Activity → Your task is to transcribe all of the records exactly and leave out the pictures.

Stored dataset items
────

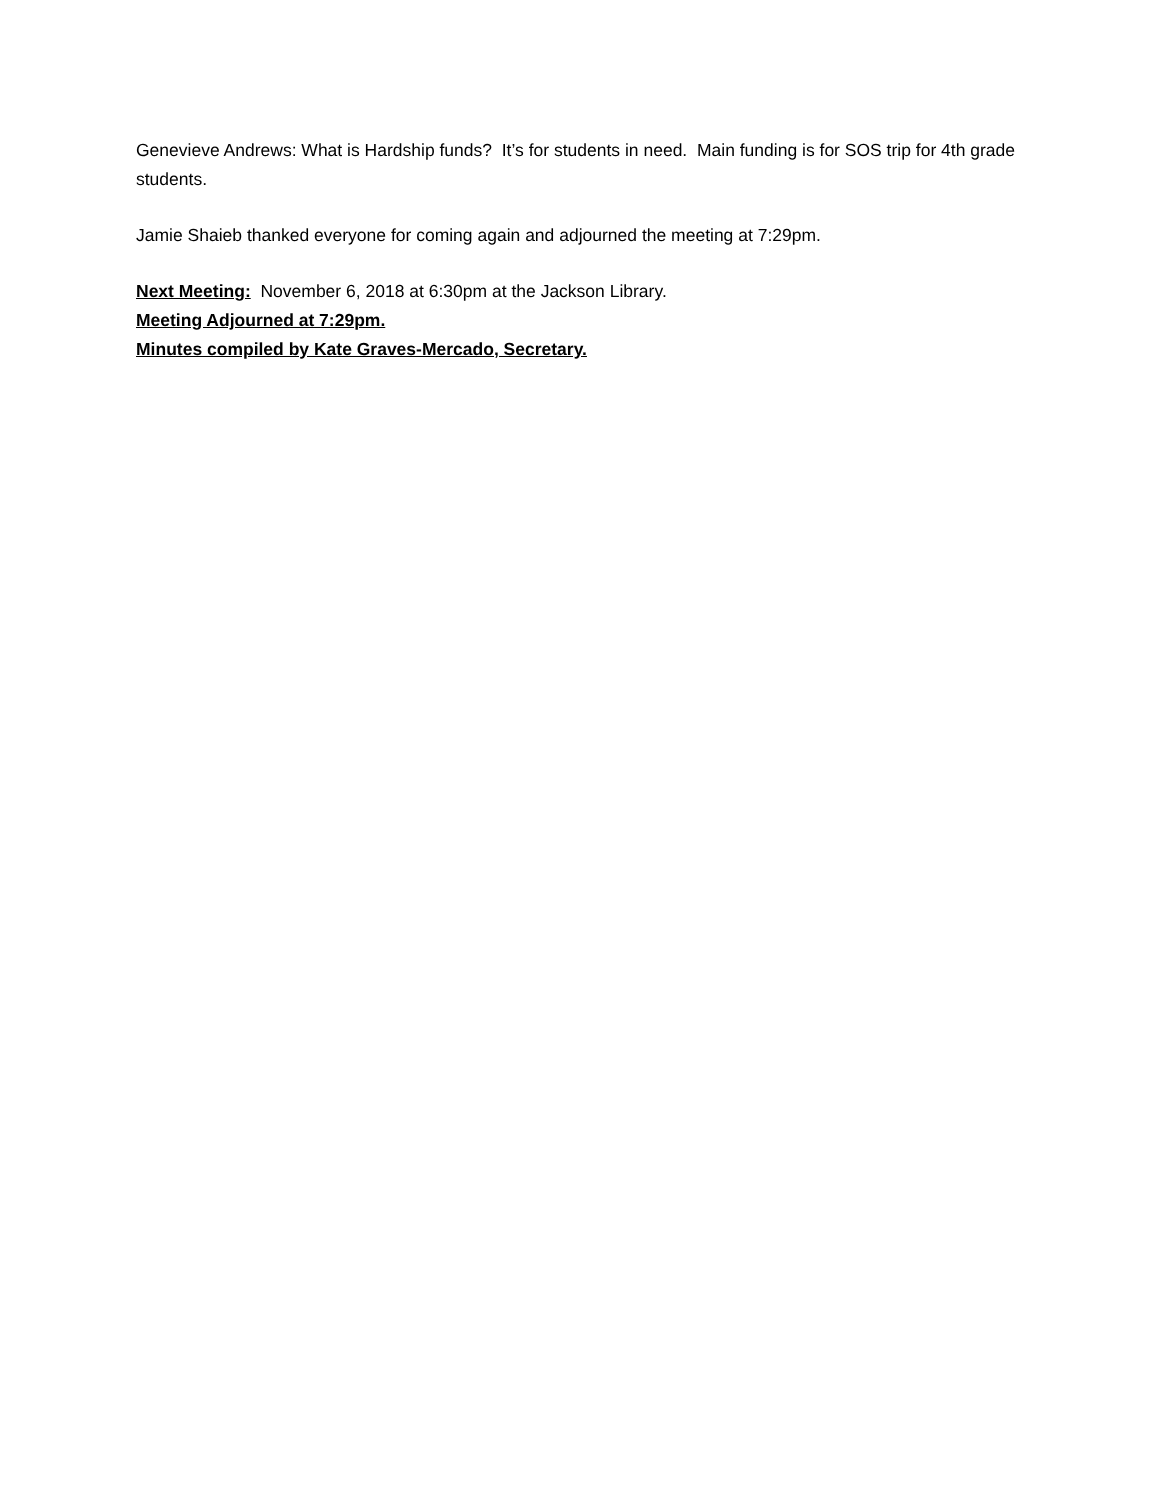Genevieve Andrews: What is Hardship funds? It’s for students in need. Main funding is for SOS trip for 4th grade students.
Jamie Shaieb thanked everyone for coming again and adjourned the meeting at 7:29pm.
Next Meeting: November 6, 2018 at 6:30pm at the Jackson Library.
Meeting Adjourned at 7:29pm.
Minutes compiled by Kate Graves-Mercado, Secretary.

────

Solution for this problem →
Genevieve Andrews: What is Hardship funds? It’s for students in need. Main funding is for SOS trip for 4th grade students.
Jamie Shaieb thanked everyone for coming again and adjourned the meeting at 7:29pm.
Next Meeting: November 6, 2018 at 6:30pm at the Jackson Library.
Meeting Adjourned at 7:29pm.
Minutes compiled by Kate Graves-Mercado, Secretary.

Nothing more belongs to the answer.